IPv6 adoption has crossed the 50% mark globally, with Asia at the top, emailed IPv6 Forum President Latif Ladid. China now reaches 760 million IPv6 users, India 400 million, he said: Total penetration is 2.5 billion IPv6 users. The Internet Society (ISOC), which tracks IPv6 deployment via several different metrics, says 45% of the top 1,000 websites globally support IPv6.
"Levels of IPv6 deployment vary greatly," emailed ISOC Tech Program Manager Mat Ford. In some networks, such as mobile carriers in the U.S., close to 100% of internet traffic to major content sources runs on IPv6. Similarly, he said, using the same metric, the number of countries where the majority of traffic is IPv6 is growing.
Amazon's announcement "makes sense" because it doesn't have enough IPv4 addresses to start charging for them, Ladid said. Its main customers are enterprises -- companies that aren't really internet companies but "simple users who normally need to see a real business case to invest in upgrading their network to v6." Internet companies, on the other hand, were the first to adopt the technology because they saw the business case for it immediately.
Generally, cloud companies are the simplest way for businesses to adopt IPv6, Ladid said. That was made clear worldwide when Cloudflare managed to get most websites in Africa to use IPv6 without having to upgrade their web servers to it: "Cloud will be the first vehicle to offer IPv6 to the enterprise, especially to" small and mid-sized enterprises. Amazon's move will educate businesses on the value of moving to IPv6 as IPv4 network address translation (NAT) sunsets, he said.

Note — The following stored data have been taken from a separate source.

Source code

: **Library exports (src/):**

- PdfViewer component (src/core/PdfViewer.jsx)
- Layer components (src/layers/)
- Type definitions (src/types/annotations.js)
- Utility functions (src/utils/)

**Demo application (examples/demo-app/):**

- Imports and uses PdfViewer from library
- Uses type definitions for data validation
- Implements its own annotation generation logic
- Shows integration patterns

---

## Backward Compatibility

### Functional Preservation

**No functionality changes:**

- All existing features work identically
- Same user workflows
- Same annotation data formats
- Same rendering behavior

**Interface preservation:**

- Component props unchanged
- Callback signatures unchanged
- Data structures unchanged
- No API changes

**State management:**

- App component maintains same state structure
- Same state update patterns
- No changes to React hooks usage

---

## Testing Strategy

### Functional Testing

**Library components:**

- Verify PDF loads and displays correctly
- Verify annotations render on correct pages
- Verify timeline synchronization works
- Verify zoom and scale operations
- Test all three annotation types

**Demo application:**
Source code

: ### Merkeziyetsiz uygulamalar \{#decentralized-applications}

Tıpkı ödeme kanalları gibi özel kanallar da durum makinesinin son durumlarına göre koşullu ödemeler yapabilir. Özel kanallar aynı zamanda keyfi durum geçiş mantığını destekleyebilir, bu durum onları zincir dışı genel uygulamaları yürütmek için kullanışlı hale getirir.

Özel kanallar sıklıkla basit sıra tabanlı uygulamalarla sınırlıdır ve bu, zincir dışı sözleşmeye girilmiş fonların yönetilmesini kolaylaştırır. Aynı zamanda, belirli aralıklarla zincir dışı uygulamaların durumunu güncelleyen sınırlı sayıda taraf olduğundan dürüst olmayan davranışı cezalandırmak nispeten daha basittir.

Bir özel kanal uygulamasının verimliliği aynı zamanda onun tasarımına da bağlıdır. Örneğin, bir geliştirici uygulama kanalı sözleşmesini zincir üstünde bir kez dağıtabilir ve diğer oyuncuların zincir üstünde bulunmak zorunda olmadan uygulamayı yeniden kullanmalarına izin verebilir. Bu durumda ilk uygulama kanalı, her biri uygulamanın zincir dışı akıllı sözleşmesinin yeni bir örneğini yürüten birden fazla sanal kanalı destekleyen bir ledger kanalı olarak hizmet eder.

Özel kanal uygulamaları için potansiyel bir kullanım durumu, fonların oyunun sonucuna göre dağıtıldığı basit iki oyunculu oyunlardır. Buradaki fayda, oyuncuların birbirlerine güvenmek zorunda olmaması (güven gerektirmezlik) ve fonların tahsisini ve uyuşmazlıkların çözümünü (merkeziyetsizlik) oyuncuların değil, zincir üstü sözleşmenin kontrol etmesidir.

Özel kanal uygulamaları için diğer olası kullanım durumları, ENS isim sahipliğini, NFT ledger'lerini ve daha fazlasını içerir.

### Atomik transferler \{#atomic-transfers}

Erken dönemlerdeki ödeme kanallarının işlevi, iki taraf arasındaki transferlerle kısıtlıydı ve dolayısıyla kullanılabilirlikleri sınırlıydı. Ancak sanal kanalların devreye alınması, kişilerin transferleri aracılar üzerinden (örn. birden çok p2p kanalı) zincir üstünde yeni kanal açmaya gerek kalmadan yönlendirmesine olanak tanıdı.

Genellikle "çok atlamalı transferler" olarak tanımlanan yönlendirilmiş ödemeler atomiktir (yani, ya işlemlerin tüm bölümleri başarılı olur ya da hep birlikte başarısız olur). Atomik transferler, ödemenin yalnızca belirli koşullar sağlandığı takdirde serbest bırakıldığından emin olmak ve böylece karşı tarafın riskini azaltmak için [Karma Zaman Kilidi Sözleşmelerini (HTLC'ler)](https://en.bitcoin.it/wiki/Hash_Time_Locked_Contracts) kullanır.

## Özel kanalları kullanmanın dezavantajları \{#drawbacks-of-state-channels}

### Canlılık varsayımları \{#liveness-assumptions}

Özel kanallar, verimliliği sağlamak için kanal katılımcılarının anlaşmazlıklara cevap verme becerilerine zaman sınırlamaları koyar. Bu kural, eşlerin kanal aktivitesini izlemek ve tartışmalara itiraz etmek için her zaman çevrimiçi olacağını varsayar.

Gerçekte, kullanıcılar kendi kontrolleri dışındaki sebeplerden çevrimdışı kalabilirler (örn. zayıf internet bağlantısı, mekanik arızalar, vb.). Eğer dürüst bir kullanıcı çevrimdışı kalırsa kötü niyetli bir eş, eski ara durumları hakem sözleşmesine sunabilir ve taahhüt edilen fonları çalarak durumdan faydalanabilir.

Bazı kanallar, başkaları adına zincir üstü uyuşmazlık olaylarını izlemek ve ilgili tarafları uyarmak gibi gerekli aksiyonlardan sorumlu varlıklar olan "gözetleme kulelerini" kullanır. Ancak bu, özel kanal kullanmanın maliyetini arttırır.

IP addresses identify every device connected to the internet, noted the Computing Technology Industry Association. IPv4 uses 32-bit numbered IP addresses, allowing for 4 billion possible IP addresses. But now that many people have multiple connected devices, the number of devices far surpasses the number of available IP addresses. Many companies now use NAT to rout devices via one connection, allowing many private IP addresses to be consolidated into one public IP address.
Technologies that allow enterprises and network operators to share IPv4 addresses across multiple subscribers or internet endpoints extended the useful life of IPv4, Ford said. "However, those solutions are now reaching the limits of their usefulness as networks continue to grow and frequently create issues that result in additional expenses." The cost-benefit analysis of IPv6 is shifting, he said: "Increasing costs associated with the ongoing use of IPv4 will naturally play into business decisions, and we expect increased pressure for IPv6 deployment as a result."